Give the lines below again exactly, starting with the line that holds "Right hand at" and going on through the line that holds "pinky pip: (1015, 907)".

[[ Material shown, beginning ]]

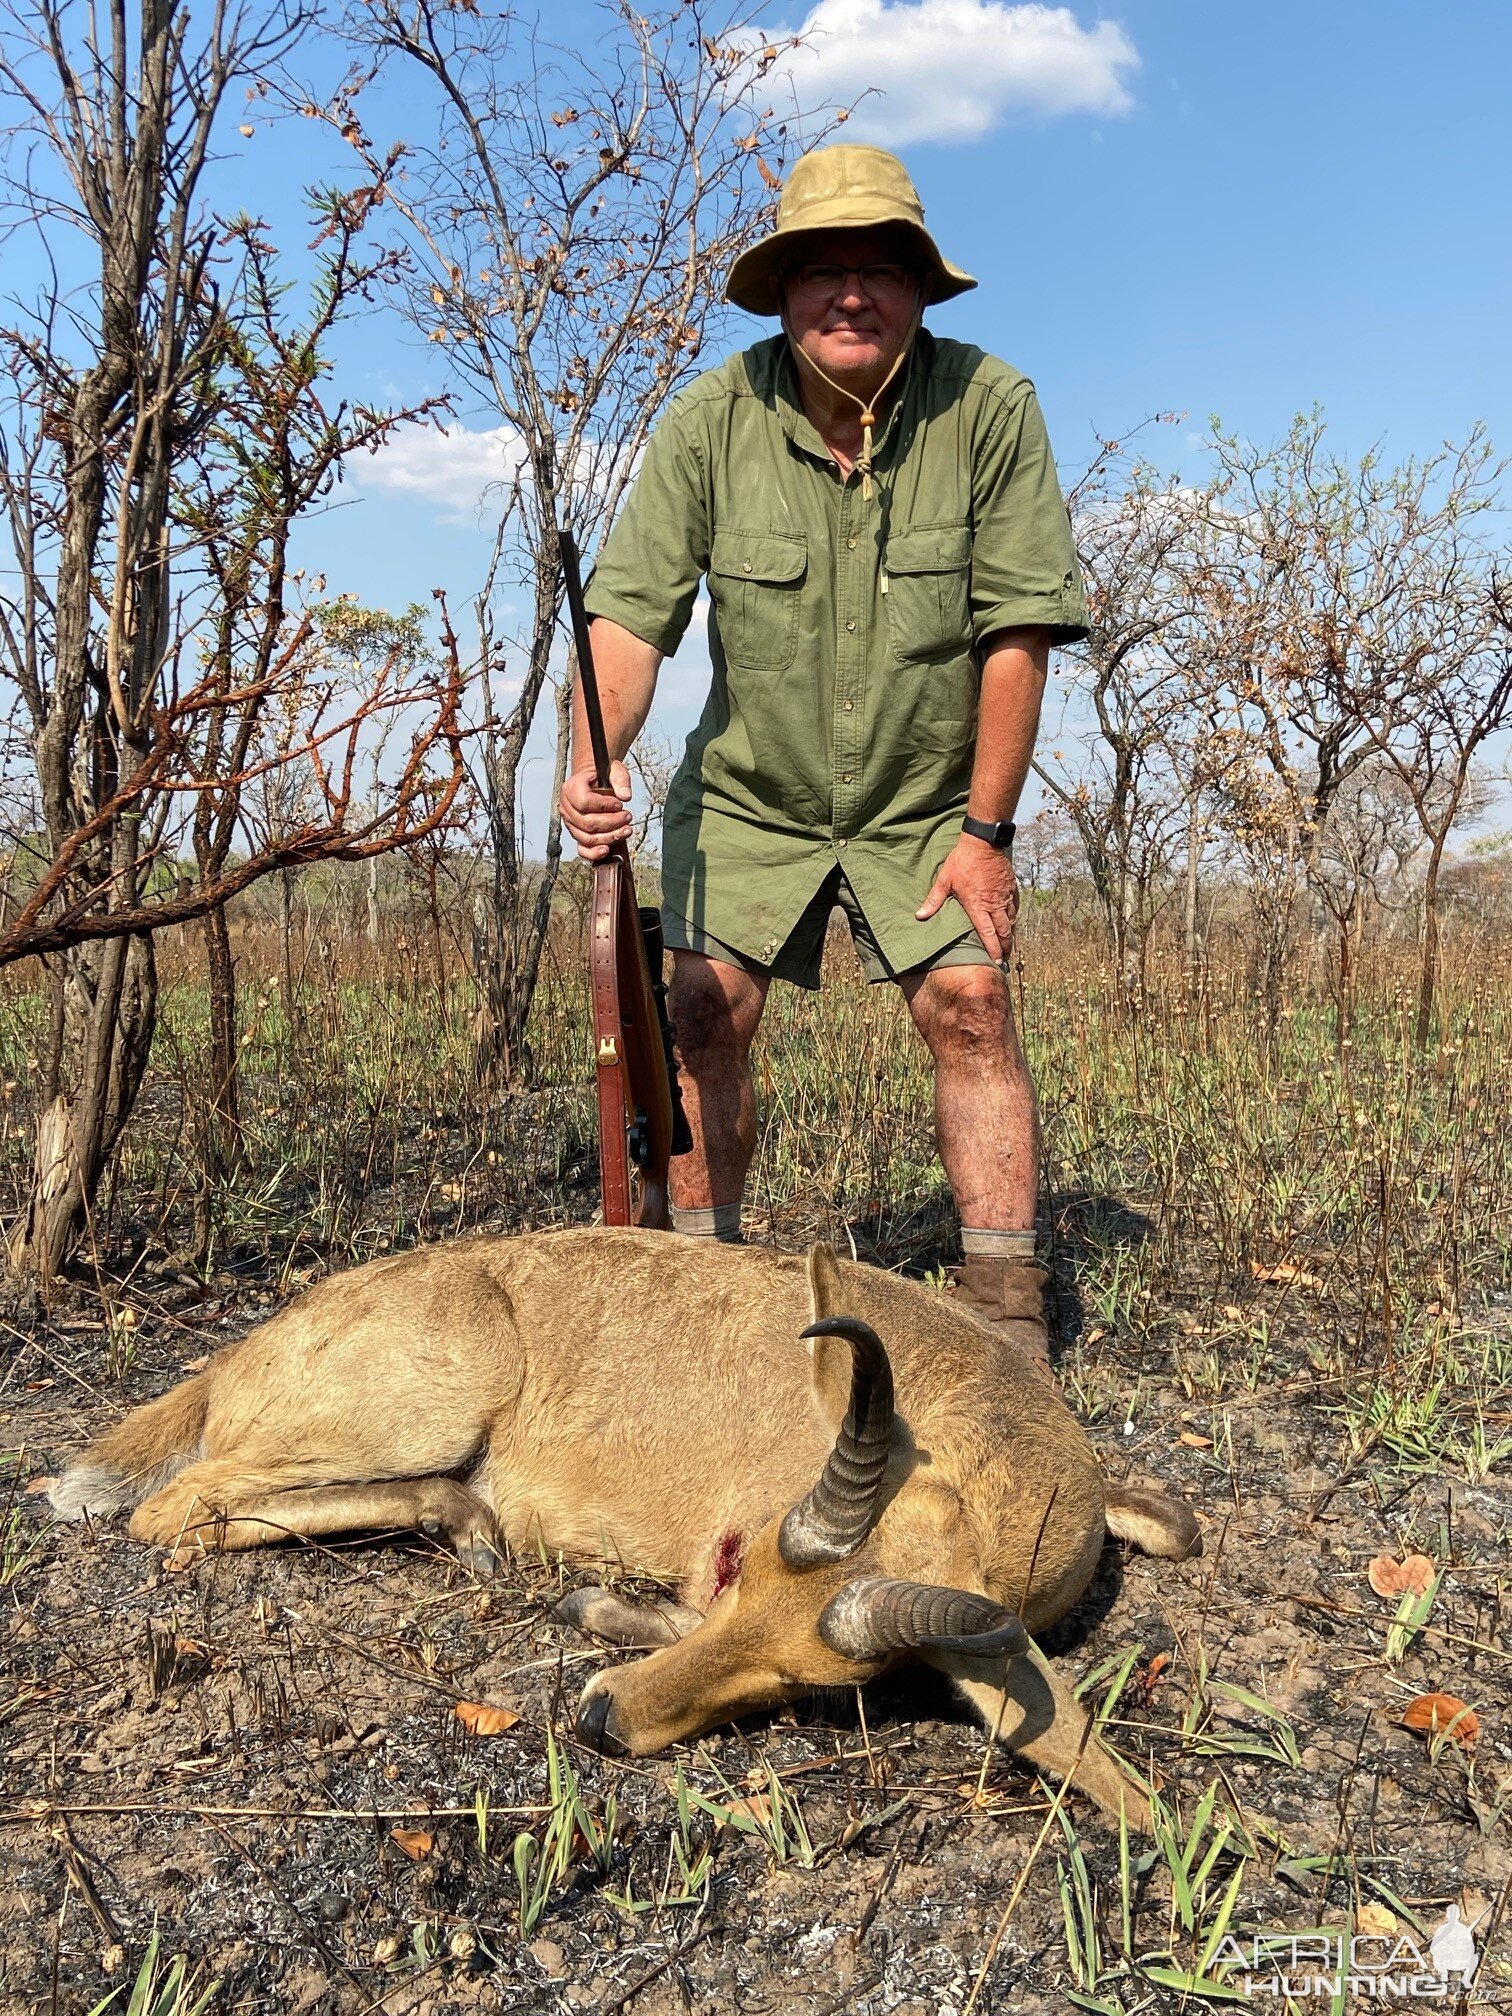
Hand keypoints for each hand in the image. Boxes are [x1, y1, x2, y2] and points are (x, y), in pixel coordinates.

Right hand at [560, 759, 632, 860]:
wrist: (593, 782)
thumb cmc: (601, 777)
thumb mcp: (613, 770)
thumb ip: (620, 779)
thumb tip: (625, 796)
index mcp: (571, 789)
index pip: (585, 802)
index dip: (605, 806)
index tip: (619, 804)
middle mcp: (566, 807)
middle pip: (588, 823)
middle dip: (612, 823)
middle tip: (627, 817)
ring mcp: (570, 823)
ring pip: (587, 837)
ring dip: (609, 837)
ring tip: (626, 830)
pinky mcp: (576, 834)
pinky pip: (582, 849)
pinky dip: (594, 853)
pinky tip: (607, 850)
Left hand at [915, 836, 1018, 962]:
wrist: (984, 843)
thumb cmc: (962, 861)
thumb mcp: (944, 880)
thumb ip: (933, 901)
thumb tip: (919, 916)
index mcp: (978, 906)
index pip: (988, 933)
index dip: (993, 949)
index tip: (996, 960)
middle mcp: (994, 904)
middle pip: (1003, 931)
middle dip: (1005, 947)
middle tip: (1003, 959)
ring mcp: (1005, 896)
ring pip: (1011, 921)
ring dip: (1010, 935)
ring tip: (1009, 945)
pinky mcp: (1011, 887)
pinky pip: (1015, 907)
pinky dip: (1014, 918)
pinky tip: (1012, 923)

[[ Material shown, end ]]

_Answer:_
Right hand at [560, 759, 632, 860]:
wrist: (593, 782)
thumb cmc: (601, 777)
thumb mcp: (613, 770)
thumb ip: (620, 779)
thumb tip: (625, 796)
index mcp: (571, 789)
index pip: (585, 802)
index dip: (605, 806)
index tip: (619, 804)
middle mcp: (566, 807)
middle pip: (588, 823)
middle dip: (612, 823)
middle tip: (627, 817)
ring mcp: (570, 823)
ring pip: (587, 837)
ring dip: (609, 837)
ring tip: (626, 830)
pinky mcp: (576, 834)
pinky pip: (582, 849)
pinky dip: (594, 853)
pinky tip: (607, 850)
Left hand at [915, 836, 1018, 962]:
wrist: (984, 843)
thumb cmc: (962, 861)
thumb mcp: (944, 880)
thumb ip: (933, 901)
thumb tip: (919, 916)
index mcp: (978, 906)
index pip: (988, 933)
index dip: (993, 949)
index tip: (996, 960)
middle mcp: (994, 904)
middle pip: (1003, 931)
middle dip: (1005, 947)
middle tip: (1003, 959)
ring mcp: (1005, 896)
ring pip: (1011, 921)
ring dip: (1010, 935)
ring tip: (1009, 945)
pinky mcp: (1011, 887)
pinky pip: (1015, 907)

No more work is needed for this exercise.